I have a small number of observation point, and the data is continuous and very skewed. I decided to analyze the data with Generalized Linear Model, gamma family, log-link. I'm having hard time interpreting the result. I want to make sure whether I'm doing right.
Here is the result summary:
glm(formula = FD ~ DRS + Fine * CloudX + TempX + HumX + WindX,
family = Gamma(link = "log"), data = data)
Deviance Residuals:
Min 1Q Median 3Q Max
-1.2968 -0.5690 -0.2043 0.1785 1.7283
Coefficients:
Estimate Std. Error t value Pr(>|t|)
(Intercept) 3.1099192 0.9733979 3.195 0.00176
DRS -4.4536685 2.1644974 -2.058 0.04163
Fine 0.0035130 0.0008545 4.111 6.93e-05
CloudXScattered 0.5738074 0.3933730 1.459 0.14706
TempX 0.0404227 0.0266489 1.517 0.13173
HumX -0.0027362 0.0097564 -0.280 0.77958
WindX 0.0072082 0.0338432 0.213 0.83167
Fine:CloudXScattered -0.0271858 0.0128572 -2.114 0.03639
(Intercept) **
DRS *
Fine ***
CloudXScattered
TempX
HumX
WindX
Fine:CloudXScattered *
---
Signif. codes: 0 ‘***’ 0.001 ‘**’ 0.01 ‘*’ 0.05 ‘.’ 0.1 ‘ ’ 1
(Dispersion parameter for Gamma family taken to be 0.5475776)
Null deviance: 72.231 on 137 degrees of freedom
Residual deviance: 59.658 on 130 degrees of freedom
AIC: 1300.1
Number of Fisher Scoring iterations: 6
The dependent variable is FD of which unit is 'minute'.
Q1. The effect of DRS on FD is exp(-4.45)=0.012. Since it is multiplicative, does 1 unit increase in DRS cause *0.012 increase in FD? DRS is unit-less and decimal. Then what does '1 unit increase' mean here? 1, 0.1, or 0.001?
Q2. The effect of the interaction term FineCloudScattered is exp(-0.027)=0.97. The variable 'Cloud' is categorical with two values; Overcast and Scattered. So the effect of FineCloudScattered on the dependent variable is 0.97 less than FineCloudOvercast. Am I right?
Q3. I'd like to test the goodness of fit of the model.
> pchisq(d, df = gamma$df.residual, lower.tail = F)
[1] 0.9999999
I'm not sure if the value can be as high as 0.99 but, can I assume my model fits very well?
Q4. Though I think GLM, gamma, log-link is the best choice for my dataset, but what is the difference between log-link and identity-link? Log-link is multiplicative and identity link is additive?
Please forgive the noob question..!
Best Answer
First, to be clear about the model that's been fit, you're modeling FD as following a Gamma distribution with the mean of the distribution defined as
$$\log(\mu) = \beta_{0} + \beta_{1}x_{1} + \ldots + \beta_{p}x_{p}$$
Leading to
$$ \mu = \exp(\beta_{0} + \beta_{1}x_{1} + \ldots + \beta_{p}x_{p})$$
$$ = \exp(\beta_{0}) \exp(\beta_{1}x_{1}) \ldots \exp(\beta_{p}x_{p})$$
Yes, a 1 unit increase in DRS leads to a *0.012 decrease in the mean of FD. Put another way, increasing DRS by 1 causes a 98.8% reduction in FD. The scale used here is exactly how it was entered in the data, so it may not be meaningful to talk about a 1 unit increase in DRS. But you can easily plug in what size would be meaningful and see what the effect will be. Increasing DRS by 0.01 leads to an change of $*\exp(-4.45*0.01) = *0.956$. (We can confirm that changing DRS by 0.01 one hundred times would give $0.956^{100} = 0.012$, as we expect)

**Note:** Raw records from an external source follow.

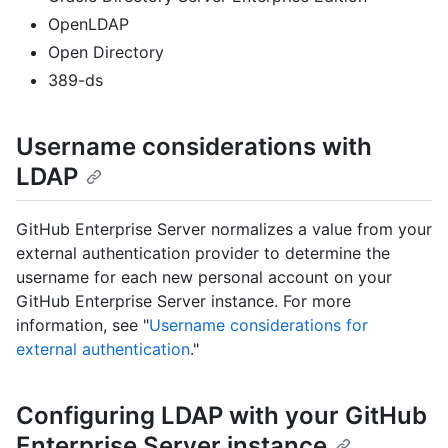
OpenLDAP
Open Directory
389-ds
Username considerations with
LDAP
GitHub Enterprise Server normalizes a value from your
external authentication provider to determine the
username for each new personal account on your
GitHub Enterprise Server instance. For more
information, see "
Username considerations for
external authentication
."
Configuring LDAP with your GitHub
Enterprise Server instance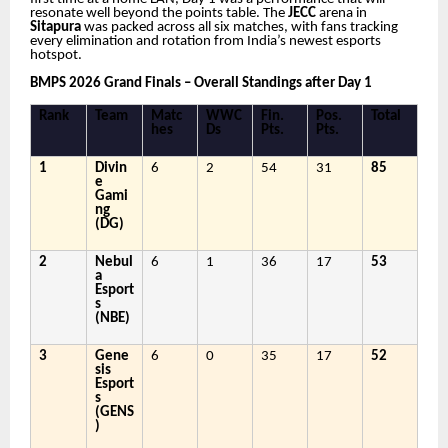
resonate well beyond the points table. The
JECC
arena in
Sitapura
was packed across all six matches, with fans tracking
every elimination and rotation from India’s newest esports
hotspot.
BMPS 2026 Grand Finals – Overall Standings after Day 1
Rank
Team
Matc
WWC
Fin.
Pos.
Total
hes
Ds
Pts.
Pts.
1
Divin
6
2
54
31
85
e
Gami
ng
(DG)
2
Nebul
6
1
36
17
53
a
Esport
s
(NBE)
3
Gene
6
0
35
17
52
sis
Esport
s
(GENS
)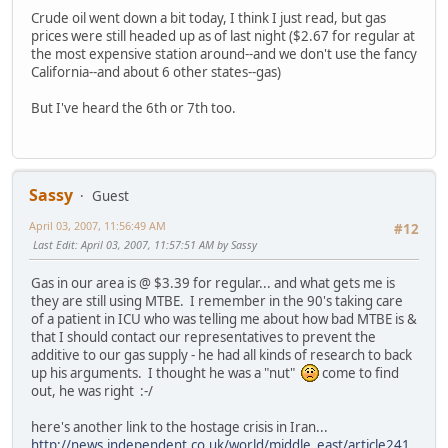
Crude oil went down a bit today, I think I just read, but gas
prices were still headed up as of last night ($2.67 for regular at
the most expensive station around--and we don't use the fancy
California--and about 6 other states--gas)
But I've heard the 6th or 7th too.
Sassy
Guest
April 03, 2007, 11:56:49 AM
#12
Last Edit
: April 03, 2007, 11:57:51 AM by Sassy
Gas in our area is @ $3.39 for regular... and what gets me is
they are still using MTBE. I remember in the 90's taking care
of a patient in ICU who was telling me about how bad MTBE is &
that I should contact our representatives to prevent the
additive to our gas supply - he had all kinds of research to back
up his arguments. I thought he was a "nut"
come to find
out, he was right :-/
here's another link to the hostage crisis in Iran...
http://news.independent.co.uk/world/middle_east/article241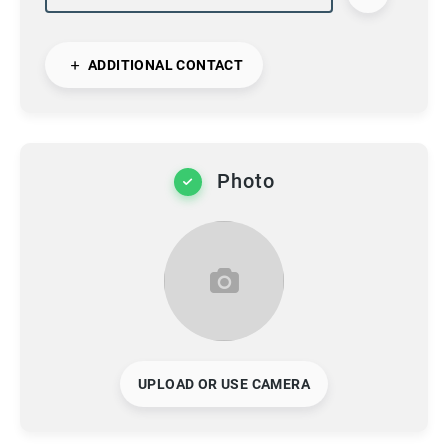
ADDITIONAL CONTACT
Photo
UPLOAD OR USE CAMERA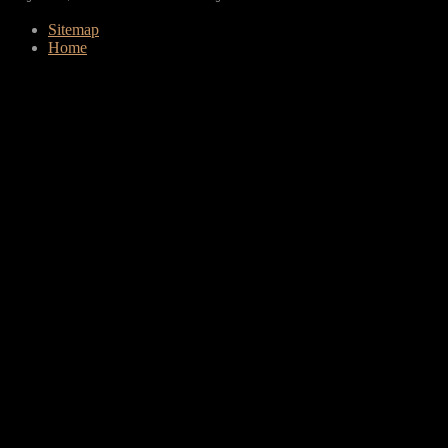
Sitemap
Home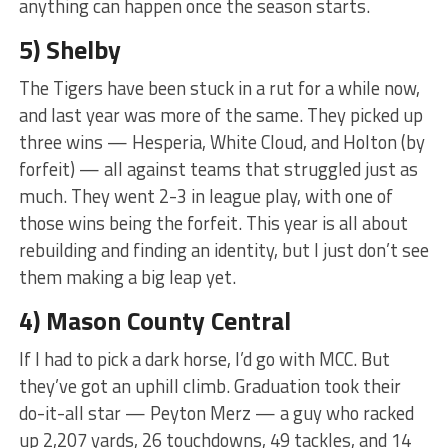
anything can happen once the season starts.
5) Shelby
The Tigers have been stuck in a rut for a while now,
and last year was more of the same. They picked up
three wins — Hesperia, White Cloud, and Holton (by
forfeit) — all against teams that struggled just as
much. They went 2-3 in league play, with one of
those wins being the forfeit. This year is all about
rebuilding and finding an identity, but I just don’t see
them making a big leap yet.
4) Mason County Central
If I had to pick a dark horse, I’d go with MCC. But
they’ve got an uphill climb. Graduation took their
do-it-all star — Peyton Merz — a guy who racked
up 2,207 yards, 26 touchdowns, 49 tackles, and 14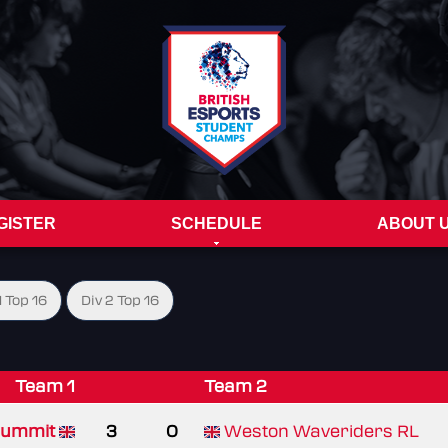
GISTER
SCHEDULE
ABOUT 
1 Top 16
Div 2 Top 16
Team 1
Team 2
ummit
3
0
Weston Waveriders RL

I can't quite tell what you mean. When Cloud is scattered the effect of Fine is $\exp((0.0035 - 0.0272)*Fine) = \exp(-0.0237*Fine)$. When Cloud is Overcast the effect of Fine is $\exp(0.0035*Fine)$.
The model is overwhelmingly better than the "null model". If we assume that the data follow a gamma distribution with the same mean for each observation, the probability that you randomly get data that support your model this well are less than 0.000001. You can confidently say that your model explains something in the data.
The identity link would model the mean of the Gamma as $\mu = \beta_{0} + \beta_{1}x_{1} + \ldots + \beta_{p}x_{p}$. That would give an additive model with the mean being linearly affected by the data.